_DATA SHOWN_.
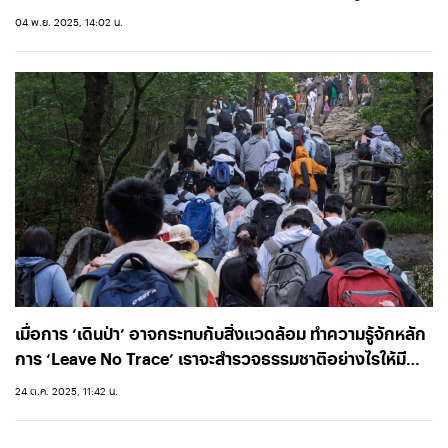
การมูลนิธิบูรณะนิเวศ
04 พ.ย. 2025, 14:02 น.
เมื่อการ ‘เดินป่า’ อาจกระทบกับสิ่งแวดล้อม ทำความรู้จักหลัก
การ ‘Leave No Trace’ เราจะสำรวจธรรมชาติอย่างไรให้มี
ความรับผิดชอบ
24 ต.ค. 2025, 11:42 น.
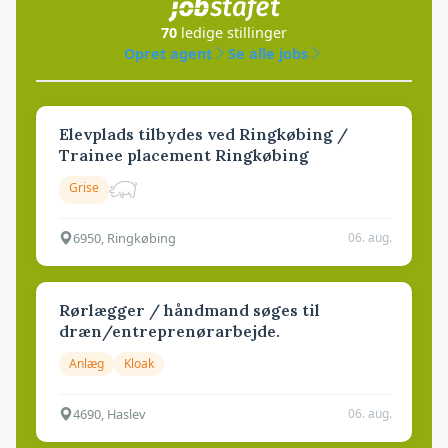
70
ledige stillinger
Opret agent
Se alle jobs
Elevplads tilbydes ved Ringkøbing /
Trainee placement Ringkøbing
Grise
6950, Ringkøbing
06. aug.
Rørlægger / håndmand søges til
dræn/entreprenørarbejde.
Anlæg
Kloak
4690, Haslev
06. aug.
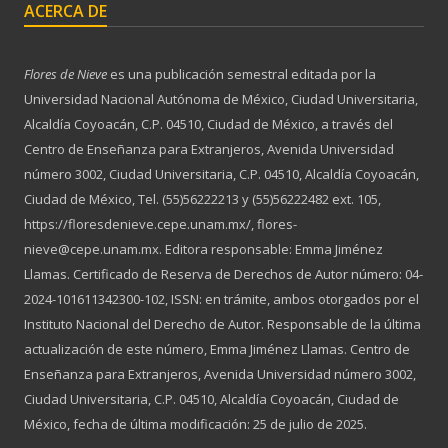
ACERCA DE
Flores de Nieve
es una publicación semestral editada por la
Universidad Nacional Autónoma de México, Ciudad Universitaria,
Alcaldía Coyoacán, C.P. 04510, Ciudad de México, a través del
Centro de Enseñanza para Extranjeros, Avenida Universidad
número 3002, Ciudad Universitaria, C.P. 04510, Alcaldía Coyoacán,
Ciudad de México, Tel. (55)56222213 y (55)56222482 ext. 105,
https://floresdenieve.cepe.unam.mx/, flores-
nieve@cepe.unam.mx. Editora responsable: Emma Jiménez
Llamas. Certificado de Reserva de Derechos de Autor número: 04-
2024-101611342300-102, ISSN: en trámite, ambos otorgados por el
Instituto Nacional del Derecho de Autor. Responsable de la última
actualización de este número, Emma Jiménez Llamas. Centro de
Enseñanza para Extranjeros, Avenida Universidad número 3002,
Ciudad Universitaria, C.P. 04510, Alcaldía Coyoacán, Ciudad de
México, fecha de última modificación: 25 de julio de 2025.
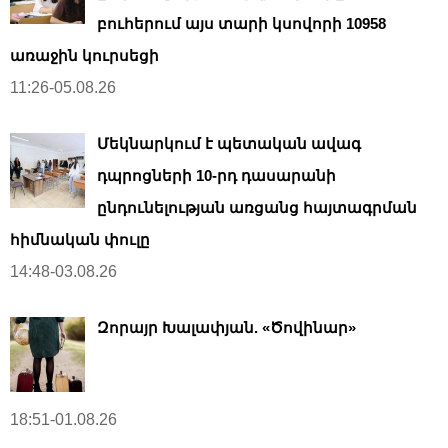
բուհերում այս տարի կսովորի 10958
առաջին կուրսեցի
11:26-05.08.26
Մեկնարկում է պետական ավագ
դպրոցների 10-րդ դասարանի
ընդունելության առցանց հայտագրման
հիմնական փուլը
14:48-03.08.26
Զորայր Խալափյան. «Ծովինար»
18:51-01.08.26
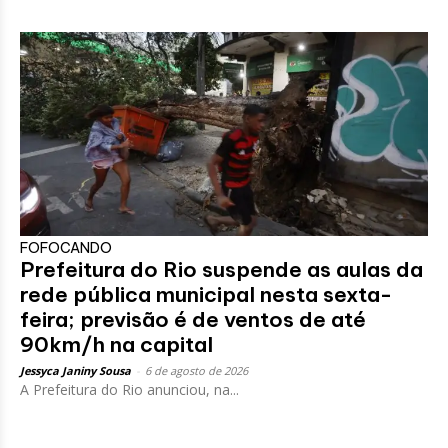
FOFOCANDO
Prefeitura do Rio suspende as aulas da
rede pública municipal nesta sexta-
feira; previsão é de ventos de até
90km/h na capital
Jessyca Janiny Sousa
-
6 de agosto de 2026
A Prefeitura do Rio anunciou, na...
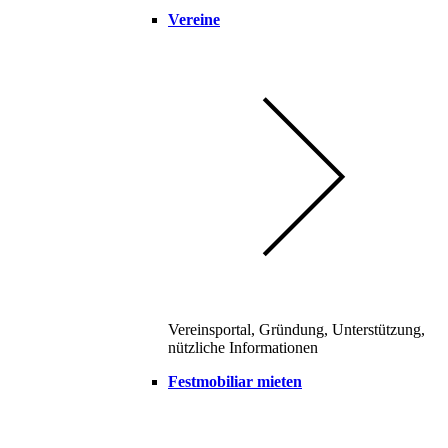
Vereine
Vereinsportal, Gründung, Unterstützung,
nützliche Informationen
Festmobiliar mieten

...

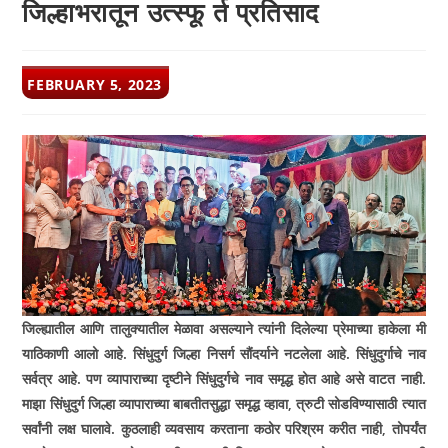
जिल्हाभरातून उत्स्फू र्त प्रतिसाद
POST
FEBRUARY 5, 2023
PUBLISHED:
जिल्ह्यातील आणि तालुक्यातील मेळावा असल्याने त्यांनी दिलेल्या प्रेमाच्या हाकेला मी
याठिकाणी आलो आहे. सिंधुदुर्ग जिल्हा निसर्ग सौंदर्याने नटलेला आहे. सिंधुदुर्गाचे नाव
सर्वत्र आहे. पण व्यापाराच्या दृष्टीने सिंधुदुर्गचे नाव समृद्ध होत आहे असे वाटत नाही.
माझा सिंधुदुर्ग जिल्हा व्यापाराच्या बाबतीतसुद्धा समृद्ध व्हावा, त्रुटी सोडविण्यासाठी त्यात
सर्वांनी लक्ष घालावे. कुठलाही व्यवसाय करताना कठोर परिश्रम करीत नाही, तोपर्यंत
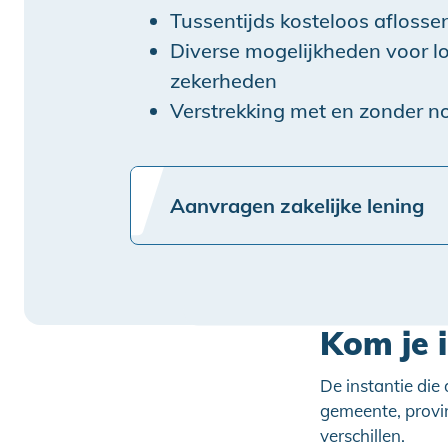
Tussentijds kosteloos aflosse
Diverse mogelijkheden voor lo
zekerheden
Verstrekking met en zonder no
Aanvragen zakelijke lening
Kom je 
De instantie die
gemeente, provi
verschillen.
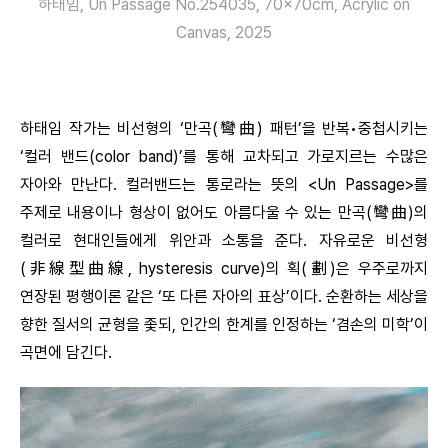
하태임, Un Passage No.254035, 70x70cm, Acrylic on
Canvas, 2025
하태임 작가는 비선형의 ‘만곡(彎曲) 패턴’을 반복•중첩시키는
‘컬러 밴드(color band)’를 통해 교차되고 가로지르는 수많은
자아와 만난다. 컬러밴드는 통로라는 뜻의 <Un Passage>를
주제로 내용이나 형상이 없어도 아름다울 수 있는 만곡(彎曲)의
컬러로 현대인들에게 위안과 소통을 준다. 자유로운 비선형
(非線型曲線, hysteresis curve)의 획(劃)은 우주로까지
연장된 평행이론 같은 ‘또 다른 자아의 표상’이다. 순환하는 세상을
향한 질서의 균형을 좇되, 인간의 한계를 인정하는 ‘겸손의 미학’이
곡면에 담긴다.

_PROBLEM_.
The expected result is every line above containing the string "Autor".

_EXERCISE SOLUTION_.
Llamas. Certificado de Reserva de Derechos de Autor número: 04-
Instituto Nacional del Derecho de Autor. Responsable de la última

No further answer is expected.